Telepon di matikan dan Senja pun mulai mencari kursi yang tepat untuk makan di caffe ini, malas jika harus tetap ada di meja ini bersamaan dengan Anya dan Julia.

Setelah memesan makanan dan minuman, Senja mencari meja baru. Setelah menemukannya, Senja duduk di situ sambil memainkan ponselnya.

Beberapa menit kemudian makanan datang dan Senja pun langsung memakan nasi goreng yang ia pesan.

****

"Mah, masih lama?"

Suara itu, Senja mengenalnya.

"Bentar lagi ya, Langit sayang"

"Oh my God. Itu Langit" batin Senja.

Senja mencoba biasa saja. Dia tak boleh terlihat salah tingkah hanya karena ini.

Langit menduduki kursinya lalu
mendongkak.

Deg.

Matanya bertemu dengan mata berwarna hitam milik Senja. Dengan cepat, Langit memutuskan kontak mata itu dengan cepat

Hati Langit kini merasa gelisah tanpa sebab. Ingin secepatnya pergi dari sini, tapi tidak memungkinkan jika Langit mengajak mamanya untuk buru-buru pulang karena sedikit hal ini saja.

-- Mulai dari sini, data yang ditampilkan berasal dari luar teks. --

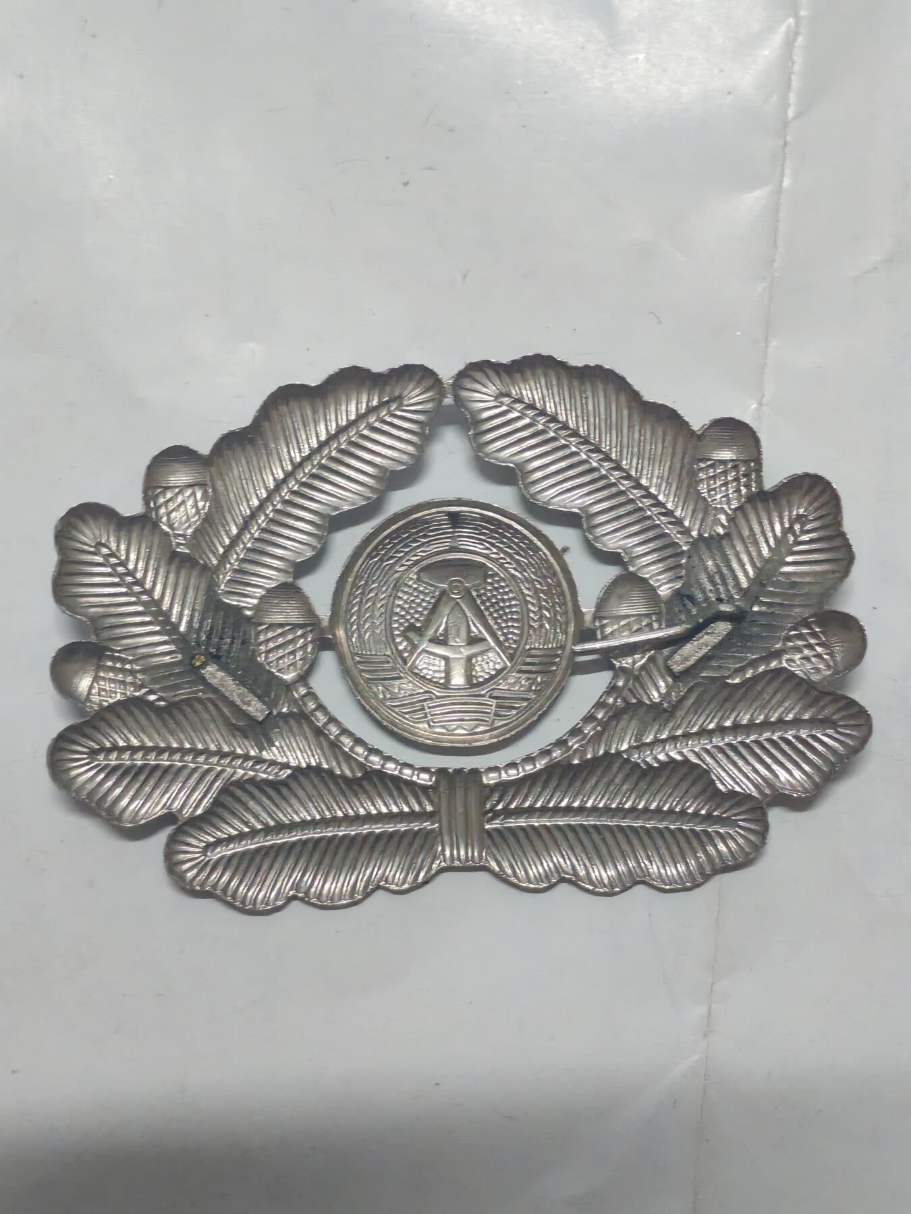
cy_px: 607
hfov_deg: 21.6
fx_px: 2386
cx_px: 456
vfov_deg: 28.6
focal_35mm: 68
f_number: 1.95
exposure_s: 1/33
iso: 800
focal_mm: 5.52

"Dan calon pacar gue Langit"

"Percaya diri banget kalo Langit bakal jadi pacar lo."

"Harus percaya diri biar tercapai."

"Kalo gagal, bakal kita bully abis-abisan."

Entah kenapa, sejak mendengar 4 kalimat itu berhasil membuat hatinya tak tenang. Memikirkan semua yang tak seharusnya Langit pikirkan.

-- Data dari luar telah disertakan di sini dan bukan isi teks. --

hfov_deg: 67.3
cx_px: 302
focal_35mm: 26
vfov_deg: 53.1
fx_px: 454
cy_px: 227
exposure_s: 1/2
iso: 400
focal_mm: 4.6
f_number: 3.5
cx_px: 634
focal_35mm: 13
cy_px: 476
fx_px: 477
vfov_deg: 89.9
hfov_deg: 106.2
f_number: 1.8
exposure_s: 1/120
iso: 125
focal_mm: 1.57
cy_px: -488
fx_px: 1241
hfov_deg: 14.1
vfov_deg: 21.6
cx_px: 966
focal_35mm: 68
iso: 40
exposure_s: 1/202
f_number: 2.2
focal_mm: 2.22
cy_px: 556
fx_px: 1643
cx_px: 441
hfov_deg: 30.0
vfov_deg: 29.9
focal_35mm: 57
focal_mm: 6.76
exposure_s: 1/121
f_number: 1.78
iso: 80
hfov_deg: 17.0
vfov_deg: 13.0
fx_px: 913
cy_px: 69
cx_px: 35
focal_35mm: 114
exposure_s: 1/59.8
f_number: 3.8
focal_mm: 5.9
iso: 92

Senja juga jadi gemetar memegang sendok. Memikirkan apakah Langit mendengar semua apa yang dia katakan tadi? Senja khawatir, Senja tak mau menambah masalah. Senja mencoba tenang menetralkan degup jantungnya.

Kini keduanya sibuk dengan pikiran masing-masing.